Introduction
Technological advances broaden the space of the possible for humanity.
With the internet we can give everyone free access to education. But we can also share hate speech globally. With artificial intelligence we can build self driving cars. But we can also more effectively manipulate people.
There is nothing fundamentally new about this duality of technology.
With fire we were able to warm ourselves and cook. But we were also able to burn down forests. With steel we were able to construct more effective plows. But we were also able to forge swords.
And yet there is something special about our moment in time.
We are near an event horizon or singularity which renders many of the existing predictions about society based on extrapolation useless.
Humanity has encountered two of these transitions previously. The first was the invention of agriculture which ended the forager age and brought us into the agrarian age. The second was the enlightenment which took us out of our state of ignorance about nature and helped usher in the industrial age.

━━━━

# Required action 1:
Answer these questions using the introduction above.
(a) What could we construct with steel?
(b) Which age did the invention of agriculture bring to an end?
(c) Which age did the enlightenment help usher in?
# Required action 2:
Set down everything in the introduction from "With fire we" down to "to forge swords.", copying every word without change.
# Required action 3:
For each statement, say whether it agrees with the introduction. Give yes or no and quote the words of the introduction that decide it.
(a) The introduction calls the duality of technology fundamentally new.
(b) Humanity has gone through two such transitions before.
(c) Artificial intelligence can be used to build self driving cars.

# Extracted information:
━━━━

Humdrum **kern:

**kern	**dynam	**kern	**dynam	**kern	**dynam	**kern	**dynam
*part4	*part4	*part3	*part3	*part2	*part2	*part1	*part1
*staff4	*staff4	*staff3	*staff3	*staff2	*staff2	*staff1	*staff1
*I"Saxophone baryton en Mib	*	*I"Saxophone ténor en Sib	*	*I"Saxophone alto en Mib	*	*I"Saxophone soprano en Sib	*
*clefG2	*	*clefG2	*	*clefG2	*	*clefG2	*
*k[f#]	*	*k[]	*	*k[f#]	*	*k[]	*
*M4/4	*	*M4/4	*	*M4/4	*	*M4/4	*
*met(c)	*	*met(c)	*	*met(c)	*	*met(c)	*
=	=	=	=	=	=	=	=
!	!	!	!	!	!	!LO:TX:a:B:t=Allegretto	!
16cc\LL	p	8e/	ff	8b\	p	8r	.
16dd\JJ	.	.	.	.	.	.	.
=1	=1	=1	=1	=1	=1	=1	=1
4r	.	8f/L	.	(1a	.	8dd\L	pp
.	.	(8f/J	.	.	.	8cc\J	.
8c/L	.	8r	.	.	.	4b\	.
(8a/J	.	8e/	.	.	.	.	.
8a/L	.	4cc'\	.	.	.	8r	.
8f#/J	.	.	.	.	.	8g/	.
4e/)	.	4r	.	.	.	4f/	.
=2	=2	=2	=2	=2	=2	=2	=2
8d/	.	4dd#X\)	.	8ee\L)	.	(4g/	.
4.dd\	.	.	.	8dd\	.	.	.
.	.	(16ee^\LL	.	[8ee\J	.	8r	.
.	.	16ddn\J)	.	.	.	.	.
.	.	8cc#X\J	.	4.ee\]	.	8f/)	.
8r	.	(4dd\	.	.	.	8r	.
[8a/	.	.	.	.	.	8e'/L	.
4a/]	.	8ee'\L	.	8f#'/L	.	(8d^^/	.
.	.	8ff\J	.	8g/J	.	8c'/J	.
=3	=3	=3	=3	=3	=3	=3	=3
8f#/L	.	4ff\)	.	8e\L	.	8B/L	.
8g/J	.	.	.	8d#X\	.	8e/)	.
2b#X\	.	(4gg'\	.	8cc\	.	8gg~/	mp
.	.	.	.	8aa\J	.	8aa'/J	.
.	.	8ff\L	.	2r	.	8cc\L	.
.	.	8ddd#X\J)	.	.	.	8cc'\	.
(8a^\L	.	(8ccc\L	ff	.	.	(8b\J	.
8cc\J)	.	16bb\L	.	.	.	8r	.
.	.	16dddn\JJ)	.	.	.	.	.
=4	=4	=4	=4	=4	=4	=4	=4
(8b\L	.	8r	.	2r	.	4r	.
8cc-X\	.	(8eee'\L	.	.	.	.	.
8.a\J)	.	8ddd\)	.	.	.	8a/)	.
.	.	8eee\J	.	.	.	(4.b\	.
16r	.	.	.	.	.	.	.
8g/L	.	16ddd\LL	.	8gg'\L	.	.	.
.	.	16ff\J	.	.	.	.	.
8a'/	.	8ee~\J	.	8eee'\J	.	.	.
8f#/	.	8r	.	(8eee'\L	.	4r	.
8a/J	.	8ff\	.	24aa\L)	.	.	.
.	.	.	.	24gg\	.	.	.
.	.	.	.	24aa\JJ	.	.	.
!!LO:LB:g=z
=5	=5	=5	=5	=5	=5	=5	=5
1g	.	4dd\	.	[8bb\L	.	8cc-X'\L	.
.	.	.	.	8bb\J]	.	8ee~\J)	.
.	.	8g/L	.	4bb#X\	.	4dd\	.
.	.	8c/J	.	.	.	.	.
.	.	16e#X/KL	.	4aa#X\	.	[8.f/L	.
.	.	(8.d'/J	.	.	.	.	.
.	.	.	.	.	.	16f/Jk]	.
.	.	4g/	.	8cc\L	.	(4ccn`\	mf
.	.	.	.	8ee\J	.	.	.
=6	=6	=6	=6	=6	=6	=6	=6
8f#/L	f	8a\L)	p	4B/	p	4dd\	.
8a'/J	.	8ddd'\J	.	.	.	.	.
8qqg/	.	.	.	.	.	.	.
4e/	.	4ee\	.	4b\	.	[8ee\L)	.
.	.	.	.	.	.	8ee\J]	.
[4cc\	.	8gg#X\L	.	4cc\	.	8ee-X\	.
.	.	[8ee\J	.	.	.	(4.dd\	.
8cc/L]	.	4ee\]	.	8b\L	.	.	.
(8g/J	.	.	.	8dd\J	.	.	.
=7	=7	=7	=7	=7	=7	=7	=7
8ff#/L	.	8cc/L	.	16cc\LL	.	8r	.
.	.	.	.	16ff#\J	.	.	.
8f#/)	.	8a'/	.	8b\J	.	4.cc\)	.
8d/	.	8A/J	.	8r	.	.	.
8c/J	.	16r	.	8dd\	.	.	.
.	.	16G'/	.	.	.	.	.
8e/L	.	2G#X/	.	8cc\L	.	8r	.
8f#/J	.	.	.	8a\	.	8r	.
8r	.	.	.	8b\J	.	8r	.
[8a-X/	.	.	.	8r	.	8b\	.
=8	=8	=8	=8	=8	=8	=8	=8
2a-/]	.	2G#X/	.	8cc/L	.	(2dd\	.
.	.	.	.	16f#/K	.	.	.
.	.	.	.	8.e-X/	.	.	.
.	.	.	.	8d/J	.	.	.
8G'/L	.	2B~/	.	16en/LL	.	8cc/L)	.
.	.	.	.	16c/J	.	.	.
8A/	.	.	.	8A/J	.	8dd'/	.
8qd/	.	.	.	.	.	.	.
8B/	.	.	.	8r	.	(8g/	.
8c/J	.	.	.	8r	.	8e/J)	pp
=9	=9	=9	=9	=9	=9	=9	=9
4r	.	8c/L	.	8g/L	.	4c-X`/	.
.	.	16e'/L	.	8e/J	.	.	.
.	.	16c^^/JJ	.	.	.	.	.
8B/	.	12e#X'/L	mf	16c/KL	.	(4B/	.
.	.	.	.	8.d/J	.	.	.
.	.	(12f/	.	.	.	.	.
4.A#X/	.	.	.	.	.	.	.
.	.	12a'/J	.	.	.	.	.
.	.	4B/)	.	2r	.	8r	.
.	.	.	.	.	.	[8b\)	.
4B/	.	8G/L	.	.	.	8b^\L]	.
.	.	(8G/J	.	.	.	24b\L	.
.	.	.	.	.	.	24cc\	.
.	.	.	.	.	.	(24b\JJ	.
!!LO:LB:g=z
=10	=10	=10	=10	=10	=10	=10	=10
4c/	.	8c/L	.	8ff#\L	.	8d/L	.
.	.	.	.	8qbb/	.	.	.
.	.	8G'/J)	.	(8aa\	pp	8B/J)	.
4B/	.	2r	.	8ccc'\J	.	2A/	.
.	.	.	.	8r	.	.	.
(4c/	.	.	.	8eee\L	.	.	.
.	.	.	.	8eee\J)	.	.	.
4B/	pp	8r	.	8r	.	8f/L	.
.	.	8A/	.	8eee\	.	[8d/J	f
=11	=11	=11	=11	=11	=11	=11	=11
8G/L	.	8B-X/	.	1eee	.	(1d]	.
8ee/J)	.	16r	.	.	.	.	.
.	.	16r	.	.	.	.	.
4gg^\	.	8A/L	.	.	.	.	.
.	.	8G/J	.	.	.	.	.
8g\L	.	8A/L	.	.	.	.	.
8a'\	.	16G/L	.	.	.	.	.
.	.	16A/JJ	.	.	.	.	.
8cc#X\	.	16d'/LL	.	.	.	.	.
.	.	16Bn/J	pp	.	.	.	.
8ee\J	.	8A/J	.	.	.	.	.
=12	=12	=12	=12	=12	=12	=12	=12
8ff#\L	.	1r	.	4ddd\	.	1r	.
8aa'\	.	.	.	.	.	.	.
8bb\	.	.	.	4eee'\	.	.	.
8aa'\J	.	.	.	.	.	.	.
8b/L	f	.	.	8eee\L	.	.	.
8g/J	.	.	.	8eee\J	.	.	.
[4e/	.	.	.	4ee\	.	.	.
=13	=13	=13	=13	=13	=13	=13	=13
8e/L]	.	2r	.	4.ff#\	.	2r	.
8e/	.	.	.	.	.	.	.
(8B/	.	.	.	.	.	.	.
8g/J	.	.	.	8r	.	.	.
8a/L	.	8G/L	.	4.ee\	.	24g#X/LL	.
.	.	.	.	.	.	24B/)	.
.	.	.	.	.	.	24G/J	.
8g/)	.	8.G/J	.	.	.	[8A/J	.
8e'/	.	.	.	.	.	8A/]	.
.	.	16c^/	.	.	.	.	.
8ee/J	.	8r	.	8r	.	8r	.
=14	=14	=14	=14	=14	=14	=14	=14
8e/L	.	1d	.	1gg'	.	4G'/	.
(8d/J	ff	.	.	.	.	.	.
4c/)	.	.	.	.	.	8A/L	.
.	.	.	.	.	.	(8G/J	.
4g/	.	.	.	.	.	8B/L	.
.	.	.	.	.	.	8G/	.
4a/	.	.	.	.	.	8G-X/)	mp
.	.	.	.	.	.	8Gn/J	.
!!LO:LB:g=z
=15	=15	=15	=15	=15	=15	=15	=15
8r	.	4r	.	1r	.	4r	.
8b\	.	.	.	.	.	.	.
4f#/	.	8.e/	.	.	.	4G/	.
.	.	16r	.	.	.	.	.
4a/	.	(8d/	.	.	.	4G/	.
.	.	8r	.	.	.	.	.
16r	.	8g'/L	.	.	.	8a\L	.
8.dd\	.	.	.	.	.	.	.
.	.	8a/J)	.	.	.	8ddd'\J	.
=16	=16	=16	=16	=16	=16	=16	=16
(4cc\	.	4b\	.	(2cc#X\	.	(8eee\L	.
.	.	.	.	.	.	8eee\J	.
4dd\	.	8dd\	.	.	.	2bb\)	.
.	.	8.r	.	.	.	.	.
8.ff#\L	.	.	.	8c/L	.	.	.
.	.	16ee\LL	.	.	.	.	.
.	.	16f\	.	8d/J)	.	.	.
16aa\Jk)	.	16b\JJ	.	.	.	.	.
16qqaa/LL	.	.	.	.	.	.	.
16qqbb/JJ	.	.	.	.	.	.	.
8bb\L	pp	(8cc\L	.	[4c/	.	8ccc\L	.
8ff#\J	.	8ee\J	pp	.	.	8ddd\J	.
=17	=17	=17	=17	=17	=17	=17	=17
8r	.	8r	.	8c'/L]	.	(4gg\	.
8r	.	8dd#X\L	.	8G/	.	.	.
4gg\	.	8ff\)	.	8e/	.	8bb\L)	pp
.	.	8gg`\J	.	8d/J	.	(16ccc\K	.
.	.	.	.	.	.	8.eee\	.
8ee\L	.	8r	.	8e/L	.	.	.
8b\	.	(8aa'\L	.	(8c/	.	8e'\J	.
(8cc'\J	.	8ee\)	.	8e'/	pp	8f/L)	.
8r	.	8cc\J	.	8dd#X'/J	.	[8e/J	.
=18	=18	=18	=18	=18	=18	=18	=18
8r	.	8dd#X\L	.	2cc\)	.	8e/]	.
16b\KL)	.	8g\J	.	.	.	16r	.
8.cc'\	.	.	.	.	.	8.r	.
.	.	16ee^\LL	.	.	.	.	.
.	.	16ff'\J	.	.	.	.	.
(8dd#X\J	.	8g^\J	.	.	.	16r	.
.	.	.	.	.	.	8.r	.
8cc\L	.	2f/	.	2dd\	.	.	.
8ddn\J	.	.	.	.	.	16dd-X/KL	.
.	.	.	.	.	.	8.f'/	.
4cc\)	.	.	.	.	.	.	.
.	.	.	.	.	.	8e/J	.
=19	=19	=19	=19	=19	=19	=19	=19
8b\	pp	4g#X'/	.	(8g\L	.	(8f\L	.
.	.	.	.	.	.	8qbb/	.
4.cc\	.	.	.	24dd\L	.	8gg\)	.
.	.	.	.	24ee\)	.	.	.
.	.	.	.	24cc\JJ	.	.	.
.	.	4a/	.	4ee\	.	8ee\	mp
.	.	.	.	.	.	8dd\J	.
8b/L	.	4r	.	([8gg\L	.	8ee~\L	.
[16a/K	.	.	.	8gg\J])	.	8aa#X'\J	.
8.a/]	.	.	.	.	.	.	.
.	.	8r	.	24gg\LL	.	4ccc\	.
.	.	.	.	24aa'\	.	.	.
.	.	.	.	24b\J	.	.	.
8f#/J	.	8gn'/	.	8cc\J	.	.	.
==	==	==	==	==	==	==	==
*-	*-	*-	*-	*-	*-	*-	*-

━━━━

# Your response 1:
(a) More effective plows.
(b) The forager age.
(c) The industrial age.

# Your response 2:
With fire we were able to warm ourselves and cook. But we were also able to burn down forests. With steel we were able to construct more effective plows. But we were also able to forge swords.

# Your response 3:
(a) No: "There is nothing fundamentally new about this duality of technology."
(b) Yes: "Humanity has encountered two of these transitions previously."
(c) Yes: "With artificial intelligence we can build self driving cars."